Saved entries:
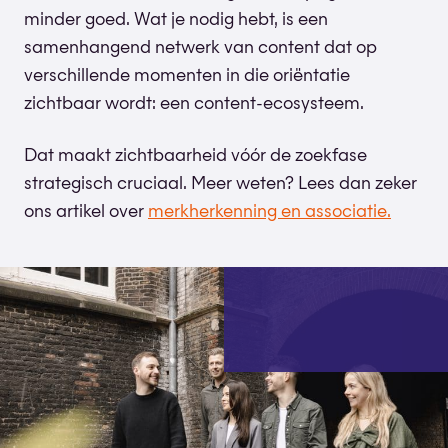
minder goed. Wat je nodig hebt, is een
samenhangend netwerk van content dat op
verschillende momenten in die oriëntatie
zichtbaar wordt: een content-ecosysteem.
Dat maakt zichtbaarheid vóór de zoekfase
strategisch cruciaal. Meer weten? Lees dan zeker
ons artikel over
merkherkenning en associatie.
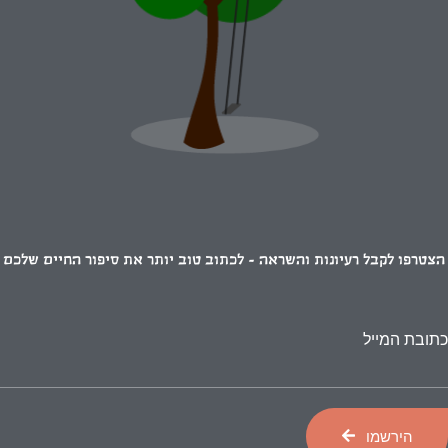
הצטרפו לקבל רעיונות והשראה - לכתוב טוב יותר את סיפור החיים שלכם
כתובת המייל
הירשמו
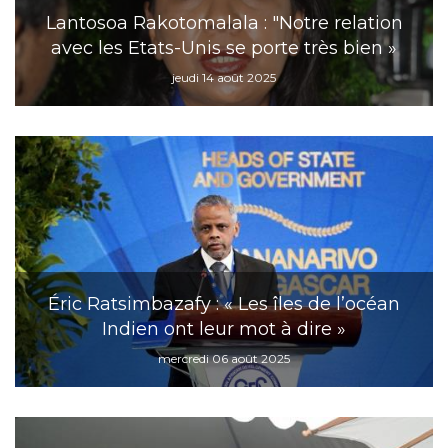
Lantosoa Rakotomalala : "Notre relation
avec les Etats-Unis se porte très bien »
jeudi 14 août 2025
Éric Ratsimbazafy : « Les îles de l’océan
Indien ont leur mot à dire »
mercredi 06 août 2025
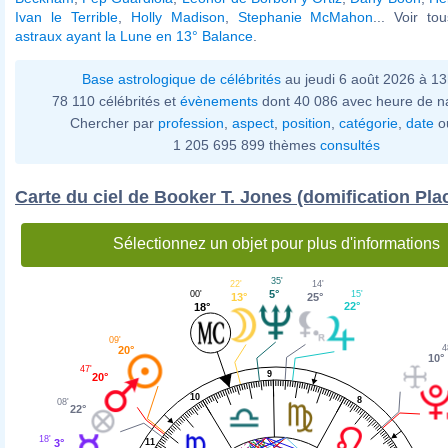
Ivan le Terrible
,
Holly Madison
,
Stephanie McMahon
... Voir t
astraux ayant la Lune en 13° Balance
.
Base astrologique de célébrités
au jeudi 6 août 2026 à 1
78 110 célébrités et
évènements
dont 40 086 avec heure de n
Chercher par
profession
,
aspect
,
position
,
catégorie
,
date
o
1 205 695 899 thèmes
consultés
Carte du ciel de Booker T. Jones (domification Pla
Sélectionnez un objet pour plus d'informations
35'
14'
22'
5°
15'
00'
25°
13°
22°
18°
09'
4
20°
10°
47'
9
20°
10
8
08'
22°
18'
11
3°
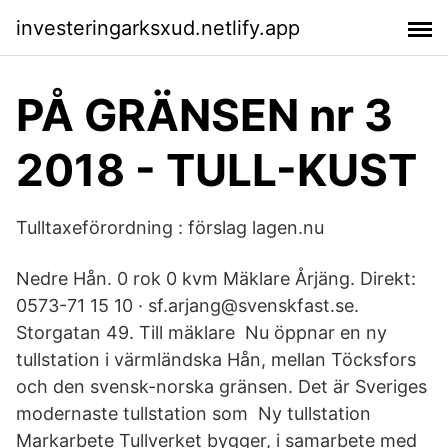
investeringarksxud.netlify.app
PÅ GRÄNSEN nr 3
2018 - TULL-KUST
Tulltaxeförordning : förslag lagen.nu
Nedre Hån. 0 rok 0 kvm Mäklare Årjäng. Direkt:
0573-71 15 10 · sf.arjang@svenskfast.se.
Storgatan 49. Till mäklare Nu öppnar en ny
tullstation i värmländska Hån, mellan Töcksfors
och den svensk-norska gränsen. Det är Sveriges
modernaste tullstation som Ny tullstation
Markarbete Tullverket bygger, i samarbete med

==

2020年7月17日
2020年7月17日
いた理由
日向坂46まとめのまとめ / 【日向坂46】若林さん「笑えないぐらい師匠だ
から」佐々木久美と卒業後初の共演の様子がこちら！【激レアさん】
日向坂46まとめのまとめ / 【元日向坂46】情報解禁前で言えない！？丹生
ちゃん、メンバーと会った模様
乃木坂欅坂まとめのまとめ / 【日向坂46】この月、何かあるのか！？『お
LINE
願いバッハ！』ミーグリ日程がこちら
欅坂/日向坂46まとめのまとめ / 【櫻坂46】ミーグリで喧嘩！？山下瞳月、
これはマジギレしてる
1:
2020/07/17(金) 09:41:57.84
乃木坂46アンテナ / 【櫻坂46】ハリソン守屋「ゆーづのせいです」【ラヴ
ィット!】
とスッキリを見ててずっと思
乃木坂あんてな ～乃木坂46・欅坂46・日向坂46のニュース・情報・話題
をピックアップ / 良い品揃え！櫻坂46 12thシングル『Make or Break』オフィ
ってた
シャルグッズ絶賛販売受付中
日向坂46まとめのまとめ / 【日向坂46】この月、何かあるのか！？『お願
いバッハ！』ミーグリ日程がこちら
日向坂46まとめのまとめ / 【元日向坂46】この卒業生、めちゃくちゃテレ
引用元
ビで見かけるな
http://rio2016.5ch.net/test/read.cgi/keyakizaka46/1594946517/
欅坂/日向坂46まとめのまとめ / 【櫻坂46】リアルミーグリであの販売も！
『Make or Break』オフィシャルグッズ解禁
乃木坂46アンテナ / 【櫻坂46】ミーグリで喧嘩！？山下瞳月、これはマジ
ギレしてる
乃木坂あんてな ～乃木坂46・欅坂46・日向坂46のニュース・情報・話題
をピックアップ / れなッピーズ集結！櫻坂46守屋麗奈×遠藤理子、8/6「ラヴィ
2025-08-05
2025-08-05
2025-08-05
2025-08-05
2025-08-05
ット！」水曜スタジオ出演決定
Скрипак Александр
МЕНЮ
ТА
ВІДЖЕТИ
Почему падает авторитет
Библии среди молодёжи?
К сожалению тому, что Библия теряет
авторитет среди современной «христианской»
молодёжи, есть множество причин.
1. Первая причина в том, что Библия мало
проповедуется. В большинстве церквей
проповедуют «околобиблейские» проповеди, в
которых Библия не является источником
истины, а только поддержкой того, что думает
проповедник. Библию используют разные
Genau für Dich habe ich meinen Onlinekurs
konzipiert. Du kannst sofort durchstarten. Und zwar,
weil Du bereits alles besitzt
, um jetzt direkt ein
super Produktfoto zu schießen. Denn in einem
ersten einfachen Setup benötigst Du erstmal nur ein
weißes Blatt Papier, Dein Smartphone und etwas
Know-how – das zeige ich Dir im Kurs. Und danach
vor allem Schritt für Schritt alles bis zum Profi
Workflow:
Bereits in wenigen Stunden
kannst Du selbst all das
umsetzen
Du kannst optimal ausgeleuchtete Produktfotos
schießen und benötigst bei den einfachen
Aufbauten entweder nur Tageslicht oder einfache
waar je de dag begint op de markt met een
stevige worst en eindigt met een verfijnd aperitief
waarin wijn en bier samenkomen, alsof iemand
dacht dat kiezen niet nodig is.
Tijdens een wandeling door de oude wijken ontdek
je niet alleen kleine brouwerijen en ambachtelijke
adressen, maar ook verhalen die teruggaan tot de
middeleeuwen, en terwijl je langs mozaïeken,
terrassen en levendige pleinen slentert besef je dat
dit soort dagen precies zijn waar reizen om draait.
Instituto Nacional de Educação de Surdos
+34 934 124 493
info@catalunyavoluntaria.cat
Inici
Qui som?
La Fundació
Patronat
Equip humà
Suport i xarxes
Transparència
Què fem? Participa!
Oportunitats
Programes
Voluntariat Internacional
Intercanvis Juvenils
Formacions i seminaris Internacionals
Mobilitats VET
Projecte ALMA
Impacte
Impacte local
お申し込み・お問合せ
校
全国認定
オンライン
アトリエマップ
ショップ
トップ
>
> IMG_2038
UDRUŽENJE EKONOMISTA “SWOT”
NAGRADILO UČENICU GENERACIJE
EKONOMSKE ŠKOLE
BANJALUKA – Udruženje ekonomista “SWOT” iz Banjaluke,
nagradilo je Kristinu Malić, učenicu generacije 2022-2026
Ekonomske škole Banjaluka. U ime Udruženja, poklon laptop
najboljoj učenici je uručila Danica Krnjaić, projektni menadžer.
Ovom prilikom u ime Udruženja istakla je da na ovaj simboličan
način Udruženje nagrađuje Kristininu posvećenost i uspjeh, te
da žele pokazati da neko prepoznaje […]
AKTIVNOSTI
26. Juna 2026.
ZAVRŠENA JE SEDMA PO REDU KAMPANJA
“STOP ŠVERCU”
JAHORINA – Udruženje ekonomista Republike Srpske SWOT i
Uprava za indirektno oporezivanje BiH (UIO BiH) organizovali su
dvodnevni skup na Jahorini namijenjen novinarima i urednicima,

--

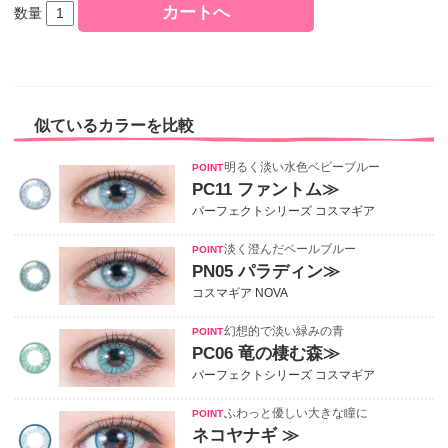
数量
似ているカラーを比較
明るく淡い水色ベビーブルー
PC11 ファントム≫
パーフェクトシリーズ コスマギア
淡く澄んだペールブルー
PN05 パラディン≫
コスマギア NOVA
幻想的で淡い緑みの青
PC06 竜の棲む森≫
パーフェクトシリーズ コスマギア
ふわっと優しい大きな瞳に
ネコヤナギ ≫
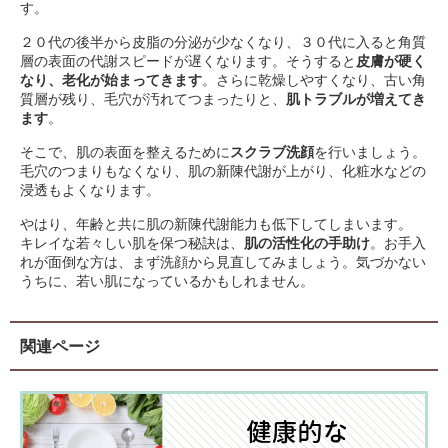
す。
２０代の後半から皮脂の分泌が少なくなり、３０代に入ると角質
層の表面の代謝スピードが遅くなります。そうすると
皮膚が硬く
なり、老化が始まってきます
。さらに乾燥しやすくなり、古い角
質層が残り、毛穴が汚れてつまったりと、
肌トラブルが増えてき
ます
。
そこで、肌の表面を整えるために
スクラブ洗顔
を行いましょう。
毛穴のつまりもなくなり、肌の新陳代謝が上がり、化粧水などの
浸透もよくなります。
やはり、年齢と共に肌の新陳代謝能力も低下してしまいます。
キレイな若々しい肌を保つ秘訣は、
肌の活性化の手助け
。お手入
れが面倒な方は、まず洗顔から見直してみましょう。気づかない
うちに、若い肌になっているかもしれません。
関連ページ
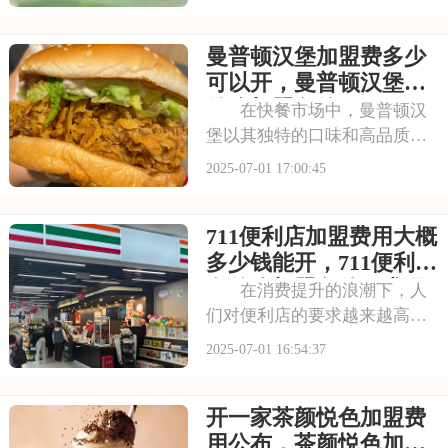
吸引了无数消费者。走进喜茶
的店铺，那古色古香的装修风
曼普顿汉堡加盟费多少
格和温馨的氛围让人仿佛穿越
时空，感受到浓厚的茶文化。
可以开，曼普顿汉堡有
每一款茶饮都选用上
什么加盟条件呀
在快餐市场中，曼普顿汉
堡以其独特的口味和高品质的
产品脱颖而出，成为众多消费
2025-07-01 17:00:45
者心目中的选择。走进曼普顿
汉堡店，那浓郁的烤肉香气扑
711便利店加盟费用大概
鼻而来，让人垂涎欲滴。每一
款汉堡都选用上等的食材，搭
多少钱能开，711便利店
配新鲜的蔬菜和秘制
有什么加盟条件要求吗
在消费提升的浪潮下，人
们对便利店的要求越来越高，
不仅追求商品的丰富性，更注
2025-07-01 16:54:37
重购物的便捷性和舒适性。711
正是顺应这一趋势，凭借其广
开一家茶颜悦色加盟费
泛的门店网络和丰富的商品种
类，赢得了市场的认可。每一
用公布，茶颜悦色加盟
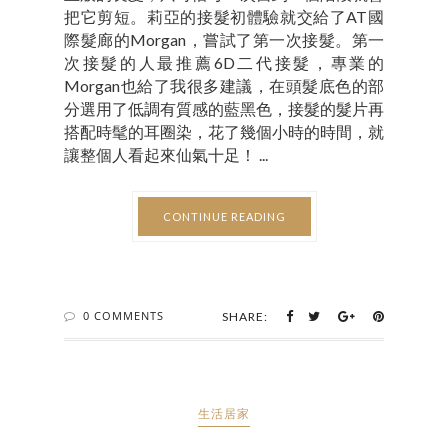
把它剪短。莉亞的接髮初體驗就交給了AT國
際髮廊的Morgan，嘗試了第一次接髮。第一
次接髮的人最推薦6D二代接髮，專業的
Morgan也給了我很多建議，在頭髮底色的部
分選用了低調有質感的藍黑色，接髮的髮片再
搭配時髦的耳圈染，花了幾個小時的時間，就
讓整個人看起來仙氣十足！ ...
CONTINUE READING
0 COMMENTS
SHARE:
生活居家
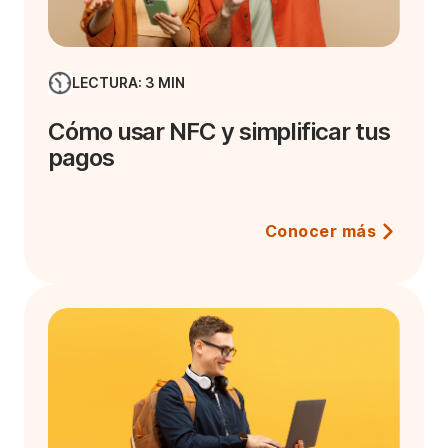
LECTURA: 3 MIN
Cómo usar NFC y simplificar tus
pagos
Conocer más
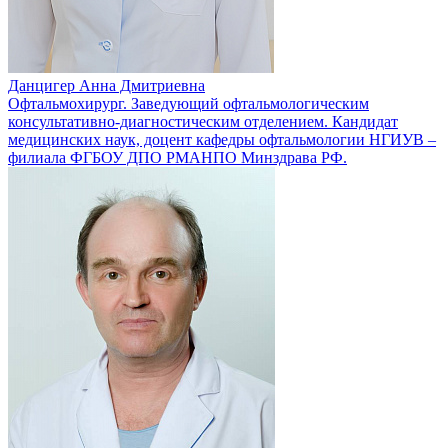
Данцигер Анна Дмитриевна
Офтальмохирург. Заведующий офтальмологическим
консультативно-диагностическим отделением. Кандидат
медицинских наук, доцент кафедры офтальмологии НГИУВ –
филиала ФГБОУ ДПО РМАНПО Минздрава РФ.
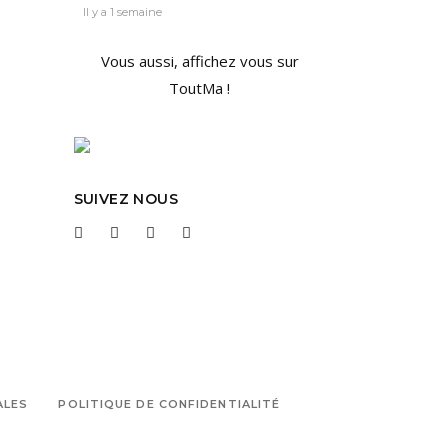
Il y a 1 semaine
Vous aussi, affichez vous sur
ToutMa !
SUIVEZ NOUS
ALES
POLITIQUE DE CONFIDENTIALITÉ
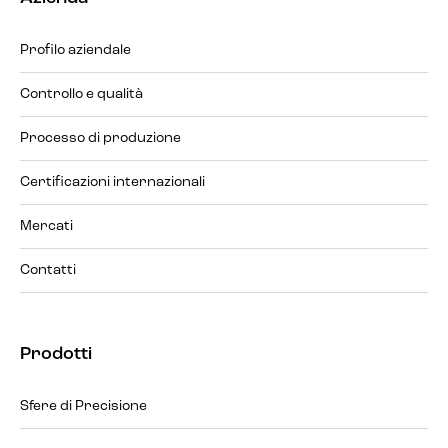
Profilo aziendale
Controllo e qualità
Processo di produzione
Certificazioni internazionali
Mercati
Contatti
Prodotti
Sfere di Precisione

TASK ITEM: Look above for the line containing "的店铺，那古色古香的装修风" and the line containing "2025-07-01 16:54:37". Transcribe both, with the lines between them, exactly.

OUTPUT OF THE EXERCISE:
的店铺，那古色古香的装修风
曼普顿汉堡加盟费多少
格和温馨的氛围让人仿佛穿越
时空，感受到浓厚的茶文化。
可以开，曼普顿汉堡有
每一款茶饮都选用上
什么加盟条件呀
在快餐市场中，曼普顿汉
堡以其独特的口味和高品质的
产品脱颖而出，成为众多消费
2025-07-01 17:00:45
者心目中的选择。走进曼普顿
汉堡店，那浓郁的烤肉香气扑
711便利店加盟费用大概
鼻而来，让人垂涎欲滴。每一
款汉堡都选用上等的食材，搭
多少钱能开，711便利店
配新鲜的蔬菜和秘制
有什么加盟条件要求吗
在消费提升的浪潮下，人
们对便利店的要求越来越高，
不仅追求商品的丰富性，更注
2025-07-01 16:54:37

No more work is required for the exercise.